Kubernetes probe configuration

livenessProbe:
  httpGet:
    path: /healthcheck/
    port: 8000
  initialDelaySeconds: 10
  periodSeconds: 15
  failureThreshold: 3

Degraded-mode behavior by failure type

MLflow Registry unavailable

Phase Behavior
Worker startup Worker fails to load model; pod enters CrashLoopBackOff; K8s restarts it automatically
Running workers Already-loaded model continues to serve requests; no impact until pod restart

Recovery: restart MLflow pod; running workers are unaffected until their next process start. No automated recovery beyond K8s restart policy.


RabbitMQ unavailable

Impact path Behavior
POST /predict/ (sync) FastAPI cannot enqueue task; returns 500 or 503
POST /predict/async/ Same — task submission fails
GET /predict/{match_id} Unaffected — reads from batch parquet directly
GET /healthcheck/ Unaffected — process is alive

Celery workers reconnect automatically when RabbitMQ recovers. RabbitMQ is a single broker — its unavailability is a P1 (full inference outage) event.


Redis unavailable

Redis failures are handled gracefully:

  • Cache GET/SET failures are caught and logged as errors.
  • Inference proceeds via the full Celery path on every request (no cache hits).
  • No data loss; no incorrect predictions.
  • Performance degrades (higher latency; more load on workers).

Recovery: Redis pod restarts; cache warms automatically on subsequent requests.


Celery worker unavailable (async path only)

  • POST /predict/async/ enqueues successfully; task stays queued.
  • GET /monitoring/task_status/{task_id} returns pending indefinitely.
  • POST /predict/ (sync) blocks and returns 504 Gateway Timeout after 30 s.

Recovery: when a worker restarts, it picks up queued tasks from RabbitMQ. Dead-letter queue captures tasks that exhaust retry budget.


Batch parquet unavailable

  • GET /predict/{match_id} returns 404 or 500.
  • POST /predict/ (inline features) is unaffected.

Recovery: re-run the batch_inference DVC stage.

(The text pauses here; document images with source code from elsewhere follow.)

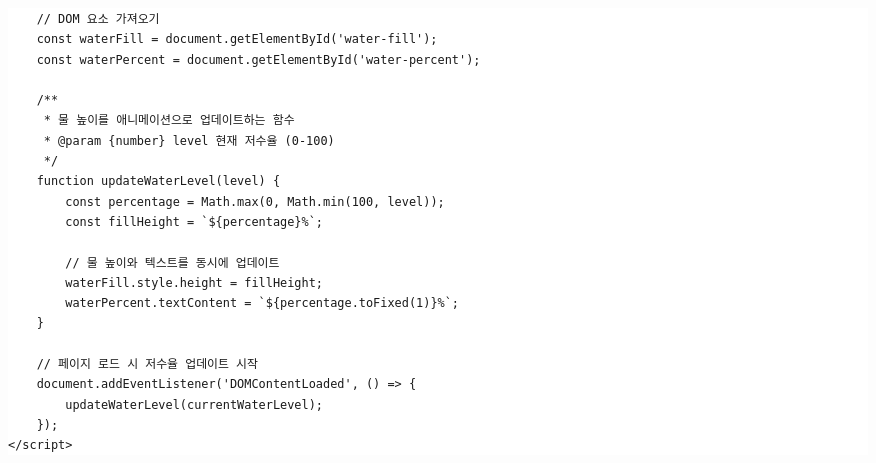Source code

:         // DOM 요소 가져오기
        const waterFill = document.getElementById('water-fill');
        const waterPercent = document.getElementById('water-percent');

        /**
         * 물 높이를 애니메이션으로 업데이트하는 함수
         * @param {number} level 현재 저수율 (0-100)
         */
        function updateWaterLevel(level) {
            const percentage = Math.max(0, Math.min(100, level));
            const fillHeight = `${percentage}%`;

            // 물 높이와 텍스트를 동시에 업데이트
            waterFill.style.height = fillHeight;
            waterPercent.textContent = `${percentage.toFixed(1)}%`;
        }

        // 페이지 로드 시 저수율 업데이트 시작
        document.addEventListener('DOMContentLoaded', () => {
            updateWaterLevel(currentWaterLevel);
        });
    </script>
</body>
</html>
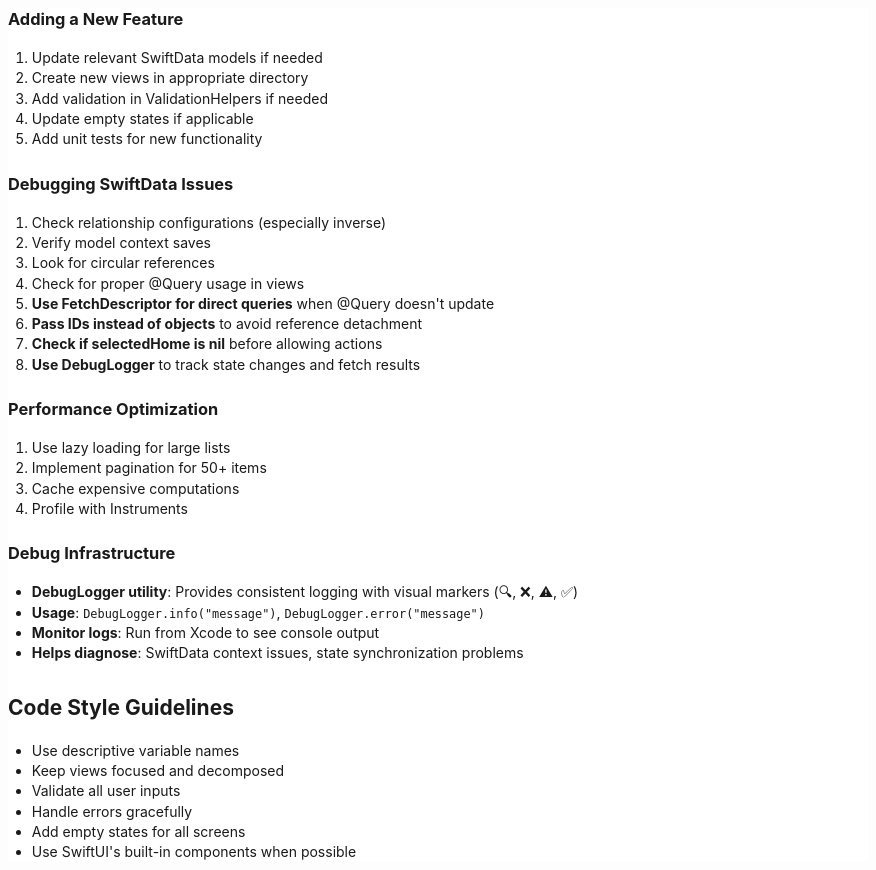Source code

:### Adding a New Feature
1. Update relevant SwiftData models if needed
2. Create new views in appropriate directory
3. Add validation in ValidationHelpers if needed
4. Update empty states if applicable
5. Add unit tests for new functionality

### Debugging SwiftData Issues
1. Check relationship configurations (especially inverse)
2. Verify model context saves
3. Look for circular references
4. Check for proper @Query usage in views
5. **Use FetchDescriptor for direct queries** when @Query doesn't update
6. **Pass IDs instead of objects** to avoid reference detachment
7. **Check if selectedHome is nil** before allowing actions
8. **Use DebugLogger** to track state changes and fetch results

### Performance Optimization
1. Use lazy loading for large lists
2. Implement pagination for 50+ items
3. Cache expensive computations
4. Profile with Instruments

### Debug Infrastructure
- **DebugLogger utility**: Provides consistent logging with visual markers (🔍, ❌, ⚠️, ✅)
- **Usage**: `DebugLogger.info("message")`, `DebugLogger.error("message")`
- **Monitor logs**: Run from Xcode to see console output
- **Helps diagnose**: SwiftData context issues, state synchronization problems

## Code Style Guidelines
- Use descriptive variable names
- Keep views focused and decomposed
- Validate all user inputs
- Handle errors gracefully
- Add empty states for all screens
- Use SwiftUI's built-in components when possible

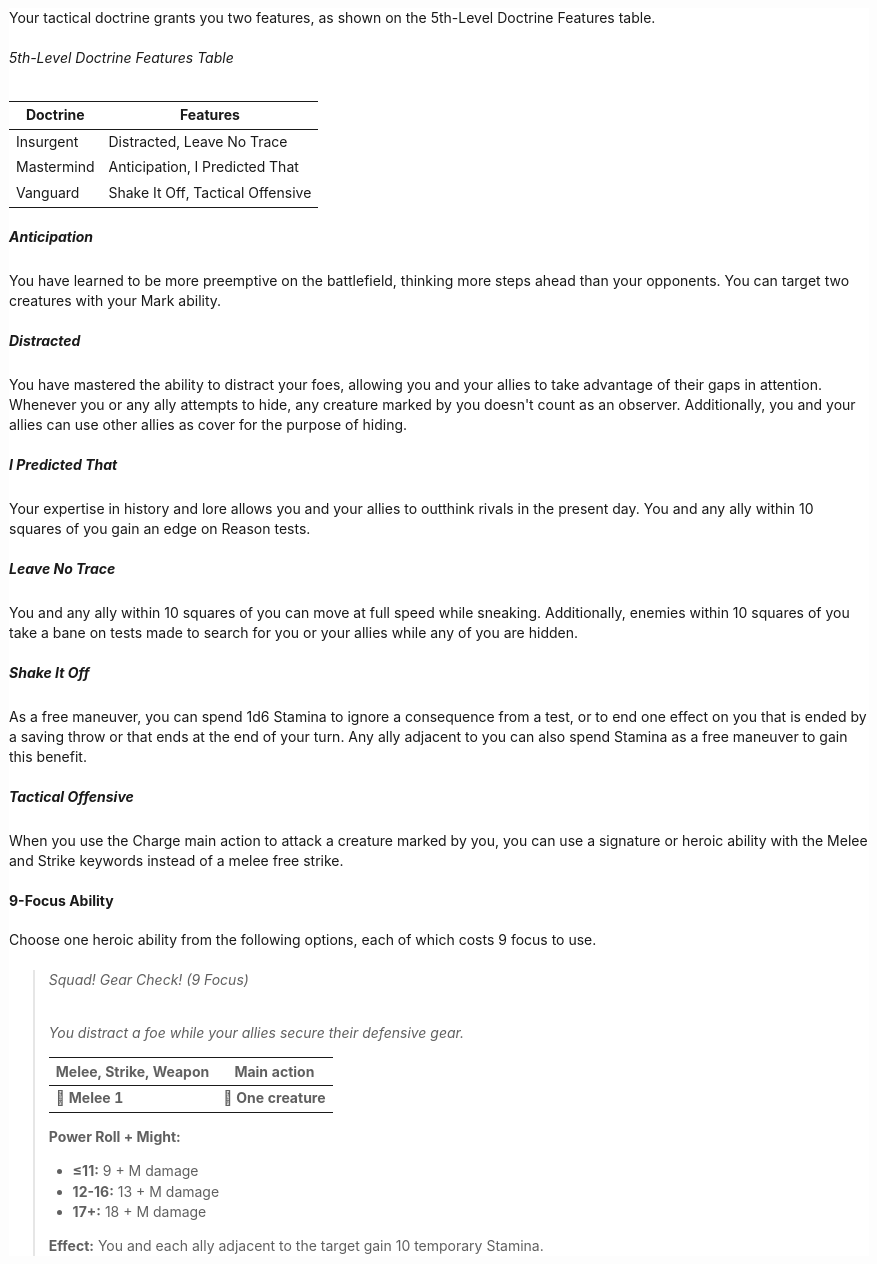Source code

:Your tactical doctrine grants you two features, as shown on the 5th-Level Doctrine Features table.

###### 5th-Level Doctrine Features Table

| Doctrine   | Features                         |
| ---------- | -------------------------------- |
| Insurgent  | Distracted, Leave No Trace       |
| Mastermind | Anticipation, I Predicted That   |
| Vanguard   | Shake It Off, Tactical Offensive |

##### Anticipation

You have learned to be more preemptive on the battlefield, thinking more steps ahead than your opponents. You can target two creatures with your Mark ability.

##### Distracted

You have mastered the ability to distract your foes, allowing you and your allies to take advantage of their gaps in attention. Whenever you or any ally attempts to hide, any creature marked by you doesn't count as an observer. Additionally, you and your allies can use other allies as cover for the purpose of hiding.

##### I Predicted That

Your expertise in history and lore allows you and your allies to outthink rivals in the present day. You and any ally within 10 squares of you gain an edge on Reason tests.

##### Leave No Trace

You and any ally within 10 squares of you can move at full speed while sneaking. Additionally, enemies within 10 squares of you take a bane on tests made to search for you or your allies while any of you are hidden.

##### Shake It Off

As a free maneuver, you can spend 1d6 Stamina to ignore a consequence from a test, or to end one effect on you that is ended by a saving throw or that ends at the end of your turn. Any ally adjacent to you can also spend Stamina as a free maneuver to gain this benefit.

##### Tactical Offensive

When you use the Charge main action to attack a creature marked by you, you can use a signature or heroic ability with the Melee and Strike keywords instead of a melee free strike.

#### 9-Focus Ability

Choose one heroic ability from the following options, each of which costs 9 focus to use.


> ###### Squad! Gear Check! (9 Focus)
>
> *You distract a foe while your allies secure their defensive gear.*
>
> | **Melee, Strike, Weapon** | **Main action**     |
> | ------------------------- | ------------------- |
> | **📏 Melee 1**            | **🎯 One creature** |
>
> **Power Roll + Might:**
>
> - **≤11:** 9 + M damage
> - **12-16:** 13 + M damage
> - **17+:** 18 + M damage
>
> **Effect:** You and each ally adjacent to the target gain 10 temporary Stamina.
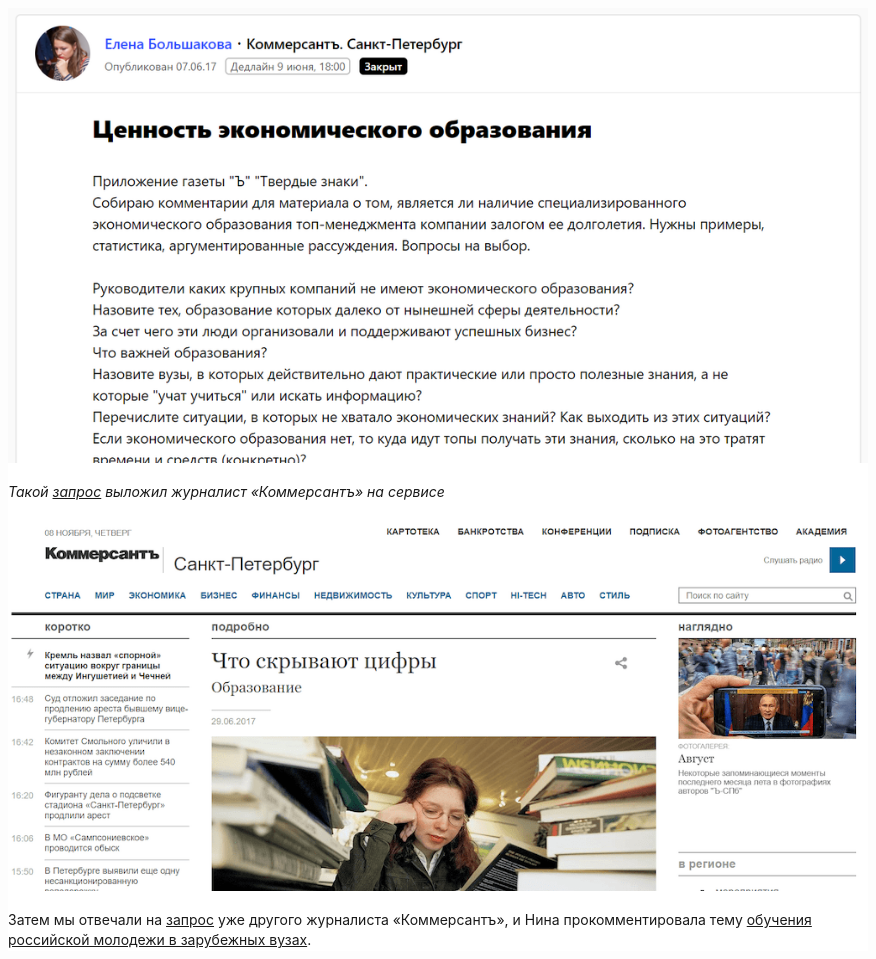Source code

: ![](../assets/uploads/image7.png)

_Такой_ [_запрос_](https://pressfeed.ru/query/31903) _выложил журналист «Коммерсантъ» на сервисе_

![](../assets/uploads/image1-1.png)  
  
Затем мы отвечали на [запрос](https://pressfeed.ru/query/36960) уже другого журналиста «Коммерсантъ», и Нина прокомментировала тему [обучения российской молодежи в зарубежных вузах](https://www.kommersant.ru/doc/3493993?query=%D1%8D%D0%BA%D0%BE%D0%BE%D0%BA%D0%BD%D0%B0).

Failure severity quick reference

Failure Severity Inference impact
FastAPI pod crash P1 Full API unreachable
RabbitMQ down P1 All sync + async inference fails
MLflow unavailable P2 New workers cannot load model; running workers unaffected
Redis down P2 Inference continues; performance degrades (cache miss on all requests)
Worker unavailable P2 Async tasks queue; sync requests time out after 30 s
Batch parquet missing P3 Batch lookup fails; inline inference unaffected

See Architecture: Failure Modes for full severity definitions and recovery runbook pointers.